Friday’s fight between Paul and Tyson was very popular. Netflix streamed it to over 60 million households, which is a huge number for any televised event, much less a purely streaming event. Whether everything went well, however, is another matter. The fight itself wasn’t very exciting, and for a large portion of the audience it wouldn’t have mattered if it had been – all they saw was a delayed, pixelated nothingness. Netflix is clearly interested in live programming and sports, but is it ready to make it big?
On this episode of The Vergecast, The Verge’s Richard Lawler joins the show to talk about the state of sports broadcasting. We talk about the ups and downs of Netflix’s experiments with live streaming so far, what’s at stake for the company’s first NFL games this Christmas, and the technical challenges facing any streaming service trying to deliver live coverage at scale. It turns out that decades of digging trenches and hanging wires have given cable networks some advantages.

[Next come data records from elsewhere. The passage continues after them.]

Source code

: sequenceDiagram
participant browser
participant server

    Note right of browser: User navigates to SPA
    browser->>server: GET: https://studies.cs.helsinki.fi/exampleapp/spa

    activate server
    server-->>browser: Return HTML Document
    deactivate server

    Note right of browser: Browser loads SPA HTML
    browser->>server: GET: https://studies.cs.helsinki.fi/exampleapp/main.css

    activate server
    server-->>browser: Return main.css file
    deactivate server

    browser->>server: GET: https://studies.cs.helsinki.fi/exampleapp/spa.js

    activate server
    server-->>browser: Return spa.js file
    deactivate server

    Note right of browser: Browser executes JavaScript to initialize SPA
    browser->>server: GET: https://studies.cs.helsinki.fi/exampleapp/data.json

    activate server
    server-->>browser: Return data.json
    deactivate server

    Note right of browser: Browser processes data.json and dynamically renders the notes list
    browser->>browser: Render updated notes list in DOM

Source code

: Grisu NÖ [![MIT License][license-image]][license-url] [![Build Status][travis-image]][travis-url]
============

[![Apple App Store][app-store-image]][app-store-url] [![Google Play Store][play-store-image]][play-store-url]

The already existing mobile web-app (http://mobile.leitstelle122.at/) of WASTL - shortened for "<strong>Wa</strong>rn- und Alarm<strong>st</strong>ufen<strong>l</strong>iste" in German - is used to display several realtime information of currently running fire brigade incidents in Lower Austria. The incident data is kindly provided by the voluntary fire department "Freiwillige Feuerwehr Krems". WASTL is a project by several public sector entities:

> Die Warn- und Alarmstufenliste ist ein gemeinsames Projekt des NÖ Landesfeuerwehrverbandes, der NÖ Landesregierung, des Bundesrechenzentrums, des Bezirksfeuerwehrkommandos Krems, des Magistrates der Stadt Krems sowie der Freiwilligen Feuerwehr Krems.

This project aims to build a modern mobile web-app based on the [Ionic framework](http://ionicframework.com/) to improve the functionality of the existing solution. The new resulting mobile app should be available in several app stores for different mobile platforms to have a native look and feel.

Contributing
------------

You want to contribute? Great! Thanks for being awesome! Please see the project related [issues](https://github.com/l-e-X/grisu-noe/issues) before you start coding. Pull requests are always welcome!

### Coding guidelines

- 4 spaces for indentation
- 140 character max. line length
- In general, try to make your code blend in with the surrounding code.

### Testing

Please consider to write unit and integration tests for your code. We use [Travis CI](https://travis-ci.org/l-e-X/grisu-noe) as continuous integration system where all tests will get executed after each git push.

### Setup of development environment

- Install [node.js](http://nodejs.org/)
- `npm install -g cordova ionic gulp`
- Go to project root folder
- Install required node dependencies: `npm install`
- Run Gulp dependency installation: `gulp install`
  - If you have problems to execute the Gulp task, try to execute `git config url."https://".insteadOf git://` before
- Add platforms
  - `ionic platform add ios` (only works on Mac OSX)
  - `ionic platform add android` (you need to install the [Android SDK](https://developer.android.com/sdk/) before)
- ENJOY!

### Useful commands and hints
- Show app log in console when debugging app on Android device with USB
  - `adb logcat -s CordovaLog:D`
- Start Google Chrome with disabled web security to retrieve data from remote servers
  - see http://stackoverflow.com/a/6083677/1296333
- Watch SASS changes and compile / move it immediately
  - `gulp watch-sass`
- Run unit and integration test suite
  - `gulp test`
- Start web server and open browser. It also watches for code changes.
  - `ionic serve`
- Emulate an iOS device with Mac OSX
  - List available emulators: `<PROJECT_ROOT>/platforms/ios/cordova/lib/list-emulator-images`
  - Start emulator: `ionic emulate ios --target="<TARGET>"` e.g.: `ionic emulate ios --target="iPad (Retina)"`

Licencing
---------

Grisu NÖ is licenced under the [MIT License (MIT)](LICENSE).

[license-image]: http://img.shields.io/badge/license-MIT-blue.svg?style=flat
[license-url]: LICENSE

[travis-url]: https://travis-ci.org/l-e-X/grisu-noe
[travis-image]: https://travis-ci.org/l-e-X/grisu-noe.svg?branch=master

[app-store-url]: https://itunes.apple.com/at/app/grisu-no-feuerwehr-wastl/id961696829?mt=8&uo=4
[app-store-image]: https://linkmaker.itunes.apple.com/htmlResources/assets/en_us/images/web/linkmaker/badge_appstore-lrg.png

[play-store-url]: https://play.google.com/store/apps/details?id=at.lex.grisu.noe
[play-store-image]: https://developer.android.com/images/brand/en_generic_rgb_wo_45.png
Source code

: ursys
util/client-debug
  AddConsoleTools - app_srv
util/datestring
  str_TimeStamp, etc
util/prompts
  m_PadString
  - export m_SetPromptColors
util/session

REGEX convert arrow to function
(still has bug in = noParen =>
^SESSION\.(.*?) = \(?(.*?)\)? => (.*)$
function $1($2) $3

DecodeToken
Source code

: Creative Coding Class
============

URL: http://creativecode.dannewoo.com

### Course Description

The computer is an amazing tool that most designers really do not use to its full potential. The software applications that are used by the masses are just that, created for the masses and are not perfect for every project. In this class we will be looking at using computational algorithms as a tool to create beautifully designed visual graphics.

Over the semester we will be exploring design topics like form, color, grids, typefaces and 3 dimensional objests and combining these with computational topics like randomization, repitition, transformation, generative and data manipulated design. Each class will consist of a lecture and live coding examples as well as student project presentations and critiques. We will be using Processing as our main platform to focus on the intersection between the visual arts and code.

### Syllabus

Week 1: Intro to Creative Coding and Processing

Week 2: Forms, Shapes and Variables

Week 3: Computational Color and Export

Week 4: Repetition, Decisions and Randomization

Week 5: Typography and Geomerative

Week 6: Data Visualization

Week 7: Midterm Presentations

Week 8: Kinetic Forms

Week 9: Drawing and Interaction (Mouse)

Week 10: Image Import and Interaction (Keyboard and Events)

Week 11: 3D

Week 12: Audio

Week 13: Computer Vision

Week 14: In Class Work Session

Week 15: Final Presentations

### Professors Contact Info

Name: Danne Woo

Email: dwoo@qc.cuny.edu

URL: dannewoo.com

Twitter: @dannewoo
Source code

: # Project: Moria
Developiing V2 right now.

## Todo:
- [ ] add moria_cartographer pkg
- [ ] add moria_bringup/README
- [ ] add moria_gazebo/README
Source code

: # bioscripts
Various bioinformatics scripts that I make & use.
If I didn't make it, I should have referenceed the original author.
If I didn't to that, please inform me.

Then we go back in time about a millennium. Roland Allen, author of The Notebook: A History of Thinking on Paper, joins the show to talk about a thousand years of note-taking and why, even now, there is something magical about pen and paper. We talk about the creation of Moleskine, the centuries-old origins of the Bullet Journal, why typing doesn’t help you remember the same way writing does, and much more.
Finally, we explore a question from the Vergecast hotline regarding third-party CarPlay screens that are available throughout the TikTok store. Producer Will Poor bought one, tried it out, and has some thoughts.